A book whose pages are made with bacteria killing metal nanoparticles could provide safe drinking water to millions it was revealed during the 250th National Meeting & Exposition of the American Chemical Society (ACS) in Boston.
The pages are lined with silver and copper nanoparticles which are slid into a special holding device in which water is poured through and filtered. A page can clean up to 100 litres of drinking water and a book can filter one person’s water needs for four years.
While studying the material properties of paper as a graduate student, Theresa Dankovich, developed the drinkable book as an affordable and easily transportable method to purify drinking water. Dankovich then began field investigations of water purification applications.
In Africa, Dankovich wanted to see if the filters would work on ‘real water,’ and while the team was filtering lightly contaminated water from an irrigation canal, nearby workers directed them to a ditch where raw sewage had been dumped.
“Even with highly contaminated water sources like that one, we can achieve 99.9 percent purity with our silver- and copper-nanoparticle paper, bringing bacteria levels comparable to those of US drinking water,” Dankovich told The Source.
The papers have so far been tested in over 25 different water sources in five countries including humid Bangladesh and drier Northern Ghana ‘Magic’ book can purify water and South Africa, where climate did not seem to affect the results.
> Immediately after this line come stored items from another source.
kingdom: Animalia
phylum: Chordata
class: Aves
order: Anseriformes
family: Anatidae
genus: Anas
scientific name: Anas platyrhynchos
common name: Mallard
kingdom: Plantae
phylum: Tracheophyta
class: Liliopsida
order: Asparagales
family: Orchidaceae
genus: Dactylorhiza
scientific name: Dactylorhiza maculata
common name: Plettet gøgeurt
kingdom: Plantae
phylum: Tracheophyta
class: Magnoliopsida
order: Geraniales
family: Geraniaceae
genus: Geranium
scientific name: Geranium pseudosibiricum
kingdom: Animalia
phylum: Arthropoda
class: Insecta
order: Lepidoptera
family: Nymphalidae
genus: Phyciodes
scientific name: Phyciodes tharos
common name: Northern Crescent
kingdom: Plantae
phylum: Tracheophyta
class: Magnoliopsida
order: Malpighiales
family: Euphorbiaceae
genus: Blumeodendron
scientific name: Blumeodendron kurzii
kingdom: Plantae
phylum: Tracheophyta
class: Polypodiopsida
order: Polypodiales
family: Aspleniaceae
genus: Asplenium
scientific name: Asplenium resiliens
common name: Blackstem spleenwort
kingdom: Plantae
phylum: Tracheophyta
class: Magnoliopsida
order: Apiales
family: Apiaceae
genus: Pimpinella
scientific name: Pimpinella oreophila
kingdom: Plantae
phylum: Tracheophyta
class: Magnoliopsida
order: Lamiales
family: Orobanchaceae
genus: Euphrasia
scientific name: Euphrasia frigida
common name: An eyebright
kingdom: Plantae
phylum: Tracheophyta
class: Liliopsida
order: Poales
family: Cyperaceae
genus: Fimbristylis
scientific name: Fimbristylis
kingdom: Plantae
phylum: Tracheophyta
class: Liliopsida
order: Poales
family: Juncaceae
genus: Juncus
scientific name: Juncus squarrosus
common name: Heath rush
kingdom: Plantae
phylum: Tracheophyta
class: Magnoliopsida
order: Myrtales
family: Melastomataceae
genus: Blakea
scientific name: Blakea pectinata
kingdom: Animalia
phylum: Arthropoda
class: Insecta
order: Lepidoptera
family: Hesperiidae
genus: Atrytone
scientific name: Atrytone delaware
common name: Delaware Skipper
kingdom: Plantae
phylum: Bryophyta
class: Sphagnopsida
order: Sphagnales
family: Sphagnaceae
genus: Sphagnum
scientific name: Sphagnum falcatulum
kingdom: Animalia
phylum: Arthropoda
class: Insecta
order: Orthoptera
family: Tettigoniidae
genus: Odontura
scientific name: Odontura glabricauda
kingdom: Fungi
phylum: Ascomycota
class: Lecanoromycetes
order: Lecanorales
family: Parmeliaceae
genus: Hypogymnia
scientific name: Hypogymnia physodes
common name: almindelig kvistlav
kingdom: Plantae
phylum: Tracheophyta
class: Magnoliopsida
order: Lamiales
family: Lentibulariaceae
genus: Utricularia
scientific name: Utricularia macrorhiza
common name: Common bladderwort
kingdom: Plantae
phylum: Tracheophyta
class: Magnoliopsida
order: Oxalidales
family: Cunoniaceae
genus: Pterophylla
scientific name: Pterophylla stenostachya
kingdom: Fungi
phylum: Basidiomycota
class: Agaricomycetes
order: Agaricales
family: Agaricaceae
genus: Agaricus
The price of each sheet is estimated to be US$0.10.
“I would assume the paper could work anywhere, and we will continue to rigorously test it in other conditions to verify this,” added Dankovich. “We envision this to be used as either an emergency usage filter or a household point-of-use filter.
The next stage is to scale up, going from a lab bench experiment to a manufactured product. “We have to go from ‘cool chemistry’ to something everyone can understand and use,” said Dankovich.